Page:Thackeray - La Foire aux Vanites 2.djvu/344

Le texte de cette page a été corrigé et est conforme au fac-similé.

Emmy se mettait à rire et pensait comme son petit garçon, que Dobbin n’était point une poule mouillée.

Ainsi s’établissait entre George et le major une affection réciproque et beaucoup plus grande, il faut l’avouer, que celle qui existait entre l’oncle et le neveu. George avait attrapé une certaine manière de gonfler ses joues, de mettre les mains dans les poches de sa veste et de répéter les expressions et les allures favorites de Jos d’une manière si exacte, qu’on éclatait de rire rien qu’à le voir. Les domestiques avaient toutes les peines du monde à se contenir lorsque le petit garnement, demandant quelque chose qui n’était point sur la table, contrefaisait son oncle à s’y méprendre. Dobbin était tout prêt lui-même à étouffer en voyant la pantomime de l’enfant ; et George en aurait fait autant à la barbe et au nez de son oncle sans les réprimandes de Dobbin et les supplications d’Amélia.

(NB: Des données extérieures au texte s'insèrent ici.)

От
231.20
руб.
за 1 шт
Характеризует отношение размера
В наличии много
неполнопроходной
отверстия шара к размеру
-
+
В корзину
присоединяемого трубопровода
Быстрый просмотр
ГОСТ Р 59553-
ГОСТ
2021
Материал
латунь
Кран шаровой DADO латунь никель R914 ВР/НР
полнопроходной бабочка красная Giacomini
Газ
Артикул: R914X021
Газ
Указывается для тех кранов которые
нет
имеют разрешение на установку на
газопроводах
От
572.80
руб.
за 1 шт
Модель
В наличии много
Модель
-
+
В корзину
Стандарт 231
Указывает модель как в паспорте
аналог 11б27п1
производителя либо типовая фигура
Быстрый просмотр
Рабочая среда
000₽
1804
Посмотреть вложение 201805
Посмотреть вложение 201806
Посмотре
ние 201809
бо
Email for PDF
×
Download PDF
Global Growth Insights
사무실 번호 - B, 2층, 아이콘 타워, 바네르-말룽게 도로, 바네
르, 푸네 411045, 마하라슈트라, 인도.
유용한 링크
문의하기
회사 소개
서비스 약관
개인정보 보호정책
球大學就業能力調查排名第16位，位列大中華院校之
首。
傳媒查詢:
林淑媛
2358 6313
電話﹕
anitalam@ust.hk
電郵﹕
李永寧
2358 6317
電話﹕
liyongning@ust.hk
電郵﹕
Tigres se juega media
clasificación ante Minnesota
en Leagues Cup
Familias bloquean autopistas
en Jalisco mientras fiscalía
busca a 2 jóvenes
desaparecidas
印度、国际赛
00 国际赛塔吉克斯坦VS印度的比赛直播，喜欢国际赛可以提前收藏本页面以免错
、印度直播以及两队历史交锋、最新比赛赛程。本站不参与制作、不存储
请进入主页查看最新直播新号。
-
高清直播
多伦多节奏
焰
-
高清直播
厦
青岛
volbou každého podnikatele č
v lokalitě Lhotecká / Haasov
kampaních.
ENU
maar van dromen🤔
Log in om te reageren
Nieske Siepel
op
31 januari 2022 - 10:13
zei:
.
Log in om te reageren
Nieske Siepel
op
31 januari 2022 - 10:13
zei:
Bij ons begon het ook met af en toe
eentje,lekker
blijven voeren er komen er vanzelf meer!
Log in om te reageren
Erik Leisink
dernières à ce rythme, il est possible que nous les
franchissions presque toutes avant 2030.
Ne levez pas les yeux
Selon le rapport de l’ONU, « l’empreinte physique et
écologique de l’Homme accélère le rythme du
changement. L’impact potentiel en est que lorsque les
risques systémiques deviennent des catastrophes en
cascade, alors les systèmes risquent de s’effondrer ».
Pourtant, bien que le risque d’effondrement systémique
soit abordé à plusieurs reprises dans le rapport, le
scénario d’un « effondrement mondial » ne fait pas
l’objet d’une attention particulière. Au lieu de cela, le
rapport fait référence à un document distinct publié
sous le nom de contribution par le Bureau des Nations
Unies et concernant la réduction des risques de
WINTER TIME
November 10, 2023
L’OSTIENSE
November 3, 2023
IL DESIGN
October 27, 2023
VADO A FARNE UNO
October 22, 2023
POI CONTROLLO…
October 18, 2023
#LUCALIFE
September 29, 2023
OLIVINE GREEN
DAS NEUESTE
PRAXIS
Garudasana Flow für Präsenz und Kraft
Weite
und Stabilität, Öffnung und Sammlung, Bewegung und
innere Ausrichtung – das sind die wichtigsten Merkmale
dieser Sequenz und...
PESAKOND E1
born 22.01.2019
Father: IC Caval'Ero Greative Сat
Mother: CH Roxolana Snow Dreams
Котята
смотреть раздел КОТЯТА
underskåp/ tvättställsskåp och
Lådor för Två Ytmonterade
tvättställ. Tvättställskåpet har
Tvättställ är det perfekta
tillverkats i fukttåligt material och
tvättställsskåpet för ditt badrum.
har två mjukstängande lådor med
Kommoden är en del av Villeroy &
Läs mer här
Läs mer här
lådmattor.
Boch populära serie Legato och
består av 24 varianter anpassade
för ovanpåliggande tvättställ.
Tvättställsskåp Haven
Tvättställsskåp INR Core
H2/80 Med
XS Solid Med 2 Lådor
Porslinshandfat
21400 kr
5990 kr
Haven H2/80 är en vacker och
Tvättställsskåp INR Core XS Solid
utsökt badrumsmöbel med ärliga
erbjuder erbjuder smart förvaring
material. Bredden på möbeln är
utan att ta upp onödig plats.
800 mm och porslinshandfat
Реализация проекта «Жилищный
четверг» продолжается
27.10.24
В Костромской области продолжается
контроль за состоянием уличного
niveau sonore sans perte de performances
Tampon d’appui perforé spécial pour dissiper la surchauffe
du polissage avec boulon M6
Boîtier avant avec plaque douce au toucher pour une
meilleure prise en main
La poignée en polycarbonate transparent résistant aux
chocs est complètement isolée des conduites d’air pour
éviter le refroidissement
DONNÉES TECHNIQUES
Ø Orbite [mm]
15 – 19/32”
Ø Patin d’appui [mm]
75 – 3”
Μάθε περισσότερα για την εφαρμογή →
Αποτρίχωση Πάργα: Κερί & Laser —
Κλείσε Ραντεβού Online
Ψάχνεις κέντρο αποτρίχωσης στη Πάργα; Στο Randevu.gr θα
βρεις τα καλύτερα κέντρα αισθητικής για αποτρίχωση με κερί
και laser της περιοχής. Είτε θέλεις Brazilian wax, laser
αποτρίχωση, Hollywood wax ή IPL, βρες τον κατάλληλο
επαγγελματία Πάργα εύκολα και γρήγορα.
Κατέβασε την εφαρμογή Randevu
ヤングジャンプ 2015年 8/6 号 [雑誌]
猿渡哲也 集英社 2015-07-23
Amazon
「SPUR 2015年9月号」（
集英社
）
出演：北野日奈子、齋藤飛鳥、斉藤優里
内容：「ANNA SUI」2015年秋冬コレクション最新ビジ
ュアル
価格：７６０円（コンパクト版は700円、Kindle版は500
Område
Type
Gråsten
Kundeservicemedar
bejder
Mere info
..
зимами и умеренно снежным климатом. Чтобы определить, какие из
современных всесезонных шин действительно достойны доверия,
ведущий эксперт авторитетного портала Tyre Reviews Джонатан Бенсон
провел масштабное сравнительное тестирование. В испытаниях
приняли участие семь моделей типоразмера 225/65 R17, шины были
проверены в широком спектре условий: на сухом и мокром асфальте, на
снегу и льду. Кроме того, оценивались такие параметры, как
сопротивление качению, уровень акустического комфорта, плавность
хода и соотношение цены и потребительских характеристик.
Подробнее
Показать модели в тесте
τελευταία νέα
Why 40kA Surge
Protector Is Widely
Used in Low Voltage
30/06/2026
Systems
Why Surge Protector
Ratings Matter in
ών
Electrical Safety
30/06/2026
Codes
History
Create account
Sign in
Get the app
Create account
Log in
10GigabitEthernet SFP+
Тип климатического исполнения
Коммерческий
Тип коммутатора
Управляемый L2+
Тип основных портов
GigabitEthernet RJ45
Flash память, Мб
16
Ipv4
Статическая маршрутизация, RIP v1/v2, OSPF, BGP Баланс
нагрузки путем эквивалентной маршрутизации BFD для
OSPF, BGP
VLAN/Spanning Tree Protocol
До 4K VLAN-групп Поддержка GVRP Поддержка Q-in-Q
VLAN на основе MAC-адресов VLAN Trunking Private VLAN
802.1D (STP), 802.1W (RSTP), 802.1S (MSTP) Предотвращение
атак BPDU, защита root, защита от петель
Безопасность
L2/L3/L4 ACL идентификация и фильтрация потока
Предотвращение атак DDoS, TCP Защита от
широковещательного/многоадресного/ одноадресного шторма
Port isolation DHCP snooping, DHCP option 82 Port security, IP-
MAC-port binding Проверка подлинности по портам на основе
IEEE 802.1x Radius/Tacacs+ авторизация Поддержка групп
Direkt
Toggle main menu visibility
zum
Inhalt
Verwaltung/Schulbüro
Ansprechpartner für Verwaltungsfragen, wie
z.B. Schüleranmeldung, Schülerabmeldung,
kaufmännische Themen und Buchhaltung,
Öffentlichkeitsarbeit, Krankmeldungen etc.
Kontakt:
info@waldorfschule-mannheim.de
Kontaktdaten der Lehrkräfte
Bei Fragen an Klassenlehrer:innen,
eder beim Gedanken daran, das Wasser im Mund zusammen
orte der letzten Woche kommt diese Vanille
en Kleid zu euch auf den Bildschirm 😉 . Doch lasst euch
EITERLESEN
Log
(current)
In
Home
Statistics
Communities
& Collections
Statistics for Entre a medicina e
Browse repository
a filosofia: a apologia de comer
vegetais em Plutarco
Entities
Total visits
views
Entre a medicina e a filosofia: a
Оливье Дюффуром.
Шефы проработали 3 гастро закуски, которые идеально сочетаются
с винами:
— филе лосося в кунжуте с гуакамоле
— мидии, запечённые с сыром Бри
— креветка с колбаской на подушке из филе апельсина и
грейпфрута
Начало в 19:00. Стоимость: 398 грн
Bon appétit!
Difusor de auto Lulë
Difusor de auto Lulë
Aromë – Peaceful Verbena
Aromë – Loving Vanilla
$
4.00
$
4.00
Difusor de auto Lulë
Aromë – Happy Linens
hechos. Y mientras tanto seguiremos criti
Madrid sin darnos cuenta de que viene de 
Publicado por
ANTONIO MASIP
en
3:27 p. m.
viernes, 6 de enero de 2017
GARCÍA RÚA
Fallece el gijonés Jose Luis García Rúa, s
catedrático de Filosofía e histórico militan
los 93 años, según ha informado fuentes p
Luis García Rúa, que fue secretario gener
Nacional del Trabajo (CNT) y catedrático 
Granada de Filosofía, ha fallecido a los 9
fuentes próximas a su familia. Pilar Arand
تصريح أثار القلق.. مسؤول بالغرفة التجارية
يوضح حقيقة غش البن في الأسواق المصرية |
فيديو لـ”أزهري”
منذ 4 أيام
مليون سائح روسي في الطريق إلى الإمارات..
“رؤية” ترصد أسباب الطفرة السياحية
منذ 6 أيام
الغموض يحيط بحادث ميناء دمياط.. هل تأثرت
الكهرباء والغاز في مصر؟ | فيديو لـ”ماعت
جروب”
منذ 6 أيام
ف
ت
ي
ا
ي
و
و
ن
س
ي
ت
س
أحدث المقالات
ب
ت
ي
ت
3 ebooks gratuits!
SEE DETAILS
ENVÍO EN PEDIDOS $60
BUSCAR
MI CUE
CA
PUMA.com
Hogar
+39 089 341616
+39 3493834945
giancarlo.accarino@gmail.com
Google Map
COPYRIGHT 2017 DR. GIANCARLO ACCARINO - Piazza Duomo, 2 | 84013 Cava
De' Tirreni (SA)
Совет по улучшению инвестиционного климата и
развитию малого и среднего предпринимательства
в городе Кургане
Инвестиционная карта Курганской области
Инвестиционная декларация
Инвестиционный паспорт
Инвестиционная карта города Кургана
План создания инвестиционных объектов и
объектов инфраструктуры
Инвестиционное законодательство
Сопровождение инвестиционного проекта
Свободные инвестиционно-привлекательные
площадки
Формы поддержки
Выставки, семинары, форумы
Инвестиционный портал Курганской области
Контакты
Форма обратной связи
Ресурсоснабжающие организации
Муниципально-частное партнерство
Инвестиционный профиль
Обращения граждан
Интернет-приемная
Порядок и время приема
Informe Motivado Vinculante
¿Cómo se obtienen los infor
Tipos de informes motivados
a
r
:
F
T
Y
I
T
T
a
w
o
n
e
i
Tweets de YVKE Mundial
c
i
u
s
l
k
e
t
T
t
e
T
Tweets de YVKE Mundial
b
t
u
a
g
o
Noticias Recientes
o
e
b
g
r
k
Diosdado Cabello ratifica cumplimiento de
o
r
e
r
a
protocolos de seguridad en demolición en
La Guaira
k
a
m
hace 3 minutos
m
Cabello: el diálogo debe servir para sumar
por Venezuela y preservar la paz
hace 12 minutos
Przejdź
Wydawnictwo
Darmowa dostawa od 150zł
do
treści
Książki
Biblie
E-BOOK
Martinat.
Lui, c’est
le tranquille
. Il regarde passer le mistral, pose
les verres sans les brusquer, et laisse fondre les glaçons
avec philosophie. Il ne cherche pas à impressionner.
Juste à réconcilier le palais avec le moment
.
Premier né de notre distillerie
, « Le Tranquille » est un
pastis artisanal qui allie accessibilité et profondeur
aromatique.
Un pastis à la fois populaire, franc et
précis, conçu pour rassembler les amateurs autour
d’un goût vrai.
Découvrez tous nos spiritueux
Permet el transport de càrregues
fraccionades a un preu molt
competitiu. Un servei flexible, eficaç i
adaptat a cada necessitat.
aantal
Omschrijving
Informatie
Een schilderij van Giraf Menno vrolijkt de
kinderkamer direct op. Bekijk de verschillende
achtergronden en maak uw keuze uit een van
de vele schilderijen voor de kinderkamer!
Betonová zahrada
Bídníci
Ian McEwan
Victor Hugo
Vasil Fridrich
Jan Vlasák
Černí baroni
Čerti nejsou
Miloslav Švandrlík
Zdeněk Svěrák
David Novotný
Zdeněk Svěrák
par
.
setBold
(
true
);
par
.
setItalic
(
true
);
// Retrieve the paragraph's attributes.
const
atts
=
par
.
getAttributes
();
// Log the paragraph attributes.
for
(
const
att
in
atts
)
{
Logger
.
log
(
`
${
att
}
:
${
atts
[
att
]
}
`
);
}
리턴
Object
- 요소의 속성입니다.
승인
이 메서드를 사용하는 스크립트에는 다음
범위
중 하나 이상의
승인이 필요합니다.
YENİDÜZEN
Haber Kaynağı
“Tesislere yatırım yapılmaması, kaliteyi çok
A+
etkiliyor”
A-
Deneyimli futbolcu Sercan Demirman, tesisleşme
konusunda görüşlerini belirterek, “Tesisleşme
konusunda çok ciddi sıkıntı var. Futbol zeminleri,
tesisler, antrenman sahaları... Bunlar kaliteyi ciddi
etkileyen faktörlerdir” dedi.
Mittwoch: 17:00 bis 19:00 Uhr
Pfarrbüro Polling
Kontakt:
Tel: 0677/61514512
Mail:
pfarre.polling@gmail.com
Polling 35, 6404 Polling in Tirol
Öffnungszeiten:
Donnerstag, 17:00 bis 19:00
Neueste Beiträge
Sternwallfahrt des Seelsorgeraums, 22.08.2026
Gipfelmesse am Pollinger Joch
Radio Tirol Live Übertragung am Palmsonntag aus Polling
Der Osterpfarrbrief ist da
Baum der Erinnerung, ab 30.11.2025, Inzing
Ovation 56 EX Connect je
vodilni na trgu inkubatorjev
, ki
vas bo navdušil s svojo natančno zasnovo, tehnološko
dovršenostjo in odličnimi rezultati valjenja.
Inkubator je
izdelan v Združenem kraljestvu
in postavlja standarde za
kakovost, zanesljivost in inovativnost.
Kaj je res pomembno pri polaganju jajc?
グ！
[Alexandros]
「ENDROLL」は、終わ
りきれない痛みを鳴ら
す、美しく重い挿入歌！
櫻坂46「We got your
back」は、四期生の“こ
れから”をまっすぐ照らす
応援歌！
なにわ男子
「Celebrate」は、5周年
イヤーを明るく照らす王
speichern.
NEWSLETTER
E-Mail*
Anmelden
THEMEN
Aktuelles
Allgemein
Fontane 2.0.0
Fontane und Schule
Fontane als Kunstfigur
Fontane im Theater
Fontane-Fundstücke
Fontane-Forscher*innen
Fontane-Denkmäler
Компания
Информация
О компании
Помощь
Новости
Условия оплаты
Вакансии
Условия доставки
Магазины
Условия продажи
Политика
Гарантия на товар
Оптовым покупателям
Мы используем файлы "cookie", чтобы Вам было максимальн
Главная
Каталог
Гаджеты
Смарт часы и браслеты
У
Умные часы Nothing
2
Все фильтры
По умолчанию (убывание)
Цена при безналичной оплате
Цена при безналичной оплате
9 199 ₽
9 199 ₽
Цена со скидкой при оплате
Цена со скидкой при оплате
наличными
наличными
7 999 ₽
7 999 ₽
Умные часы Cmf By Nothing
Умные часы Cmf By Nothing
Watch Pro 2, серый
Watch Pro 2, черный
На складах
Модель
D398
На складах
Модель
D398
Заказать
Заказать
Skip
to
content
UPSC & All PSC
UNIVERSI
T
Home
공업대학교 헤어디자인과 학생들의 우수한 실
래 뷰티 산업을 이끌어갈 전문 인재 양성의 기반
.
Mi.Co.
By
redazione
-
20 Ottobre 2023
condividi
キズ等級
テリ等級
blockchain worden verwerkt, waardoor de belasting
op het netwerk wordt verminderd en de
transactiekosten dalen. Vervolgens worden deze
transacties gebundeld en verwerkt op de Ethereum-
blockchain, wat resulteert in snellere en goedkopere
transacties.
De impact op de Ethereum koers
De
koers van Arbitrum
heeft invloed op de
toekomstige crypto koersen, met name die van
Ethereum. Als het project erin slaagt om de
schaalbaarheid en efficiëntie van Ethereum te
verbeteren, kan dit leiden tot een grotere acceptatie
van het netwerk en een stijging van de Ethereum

Le digne fonctionnaire civil s’était fort bien aperçu que l’enfant le tournait en dérision, aussi éprouvait-il une grande gêne en sa présence, et s’efforçait-il de se rendre plus imposant par la solennité de sa tournure toutes les fois qu’il se trouvait en la présence de maître George. Mais s’il pouvait être prévenu d’avance de la venue du petit bonhomme à Gillespie-Street, M. Jos ne manquait pas alors d’avoir une partie arrangée à son club. Peut-être cette absence n’était-elle pas très-regrettée. Ces jours-là seulement, M. Sedley consentait à descendre de sa retraite et à se mêler à une de ces bonnes et intimes réunions de famille dont le major se trouvait presque toujours faire partie. D’ailleurs n’était-il pas, à plus d’un titre, l’ami de la maison, l’ami de tous les membres de la famille.

« Il aurait fait aussi bien de rester à Madras pour le temps qu’il passe avec nous, disait miss Anna en parlant de son frère.

— Mais, mon Dieu, miss Anna ! le major ne songe point à vous épouser ! »

Jos Sedley menait une existence noblement oisive, ainsi qu’il convenait à une personne de sa haute importance. Sa première démarche avait été pour se faire recevoir au Club-Oriental où il passait toutes ses matinées en compagnie de ses amis des Indes, où il dînait, où il prenait des convives qu’il amenait chez lui.